SKIDATA, Inc., a wholly owned subsidiary of SKIDATA AG has been made aware of circulation of misinformation regarding the software of Federal APD systems.
3M exited the parking industry two years ago and is no longer supporting or updating EFMS or Scan Net. SKIDATA is not supporting the existing 3M Federal software applications but has instead utilized the purchased intellectual property and developed a proprietary middleware that bridges the 3M equipment to SKIDATA’s flagship PA-DSS V 3.2 validated application Parking.Logic.

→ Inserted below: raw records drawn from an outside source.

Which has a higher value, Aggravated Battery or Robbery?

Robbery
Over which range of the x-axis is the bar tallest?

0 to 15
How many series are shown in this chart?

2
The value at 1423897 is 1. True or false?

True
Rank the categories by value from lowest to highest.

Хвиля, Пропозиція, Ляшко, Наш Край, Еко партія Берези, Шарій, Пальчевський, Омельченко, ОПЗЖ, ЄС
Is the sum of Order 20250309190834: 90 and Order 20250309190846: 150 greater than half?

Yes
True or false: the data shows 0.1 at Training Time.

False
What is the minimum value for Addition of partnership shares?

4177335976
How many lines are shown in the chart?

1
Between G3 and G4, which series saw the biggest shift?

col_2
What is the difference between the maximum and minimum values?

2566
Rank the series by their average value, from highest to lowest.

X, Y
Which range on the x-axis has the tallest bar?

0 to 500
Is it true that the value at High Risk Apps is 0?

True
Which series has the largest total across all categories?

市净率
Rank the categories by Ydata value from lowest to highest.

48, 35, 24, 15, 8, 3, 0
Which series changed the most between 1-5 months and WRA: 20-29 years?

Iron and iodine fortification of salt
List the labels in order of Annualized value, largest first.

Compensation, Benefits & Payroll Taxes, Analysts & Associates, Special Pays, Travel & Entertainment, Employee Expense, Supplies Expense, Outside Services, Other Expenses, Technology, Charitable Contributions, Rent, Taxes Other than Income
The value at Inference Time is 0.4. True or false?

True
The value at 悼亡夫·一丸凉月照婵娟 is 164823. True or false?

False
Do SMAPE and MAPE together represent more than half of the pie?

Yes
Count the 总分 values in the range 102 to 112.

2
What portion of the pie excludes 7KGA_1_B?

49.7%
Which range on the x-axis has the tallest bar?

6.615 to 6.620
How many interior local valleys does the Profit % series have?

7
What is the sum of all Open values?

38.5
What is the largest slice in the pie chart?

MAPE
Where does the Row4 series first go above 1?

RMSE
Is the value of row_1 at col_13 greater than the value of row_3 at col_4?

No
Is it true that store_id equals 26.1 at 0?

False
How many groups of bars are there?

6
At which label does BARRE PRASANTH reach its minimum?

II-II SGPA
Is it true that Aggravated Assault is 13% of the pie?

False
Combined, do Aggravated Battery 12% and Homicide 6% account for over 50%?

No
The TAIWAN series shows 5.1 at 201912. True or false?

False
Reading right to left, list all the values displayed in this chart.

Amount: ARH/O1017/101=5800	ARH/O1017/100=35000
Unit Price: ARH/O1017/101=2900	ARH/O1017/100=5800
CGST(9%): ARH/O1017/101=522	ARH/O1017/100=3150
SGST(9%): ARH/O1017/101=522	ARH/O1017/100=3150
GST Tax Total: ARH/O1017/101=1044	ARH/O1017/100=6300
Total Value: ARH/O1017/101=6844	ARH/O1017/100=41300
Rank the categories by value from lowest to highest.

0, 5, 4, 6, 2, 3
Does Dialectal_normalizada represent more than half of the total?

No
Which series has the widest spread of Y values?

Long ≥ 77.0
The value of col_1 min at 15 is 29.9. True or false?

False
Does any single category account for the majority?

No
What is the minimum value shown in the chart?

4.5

Please be advised that any merchant processing credit cards using Federal APD equipment does not meet the current PA DSS requirements and we urge you to take action immediately. The only exceptions are those sites that already have a SKIDATA/3M solution in place. Facilities that are not properly supported by the manufacturer are not compliant with requirement 6* of the PCI guidelines and are prone to data breaches, malware and high financial penalties:
- The non-compliance fines by credit card companies and acquirers can reach $100,000 per month. In addition there are credit card data security breach fines of up to $90 per cardholder.
- According to the Ponemon Institute’s Cost of Data Breach Study, the cost of an average data breach in 2016 was $7.01 million.
The lack of software maintenance of Scan Net and EFMS may also lead to additional risks like viruses (e.g. WannaCry), data leaks and non-compatibility with MasterCard’s recent BIN range change.
SKIDATA is dedicated to supporting PCI compliant environments so that owners and operators avoid costly security breaches. Our solution also aims at protecting your investment by allowing functional Federal devices to operate on a state of the art SKIDATA software system with a PA DSS 3.2 compliance.
Throughout the market there are still many locations using EFMS or Scan Net and are not aware of this imminent risk. With this notification we want to counter the circulating misinformation and strongly encourage any owner or operator of a Federal APD site to contact their QSA or PCI compliance professional for verification.
SKIDATA is an international leader in the field of access solutions and their management. Almost 10,000 SKIDATA installations worldwide in ski resorts, shopping centers, major airports, municipalities, sports stadiums, trade shows, and amusement parks provide secure and reliable access and entry control for people and vehicles. SKIDATA places great value in providing solutions that are intuitive, easy to use, and secure. The integrated concepts of SKIDATA solutions help clients optimize performance and maximize profits. SKIDATA Group (www.SKIDATA.com) belongs to the publicly traded Swiss Kudelski Group (www.nagra.com), a leading provider of digital security solutions.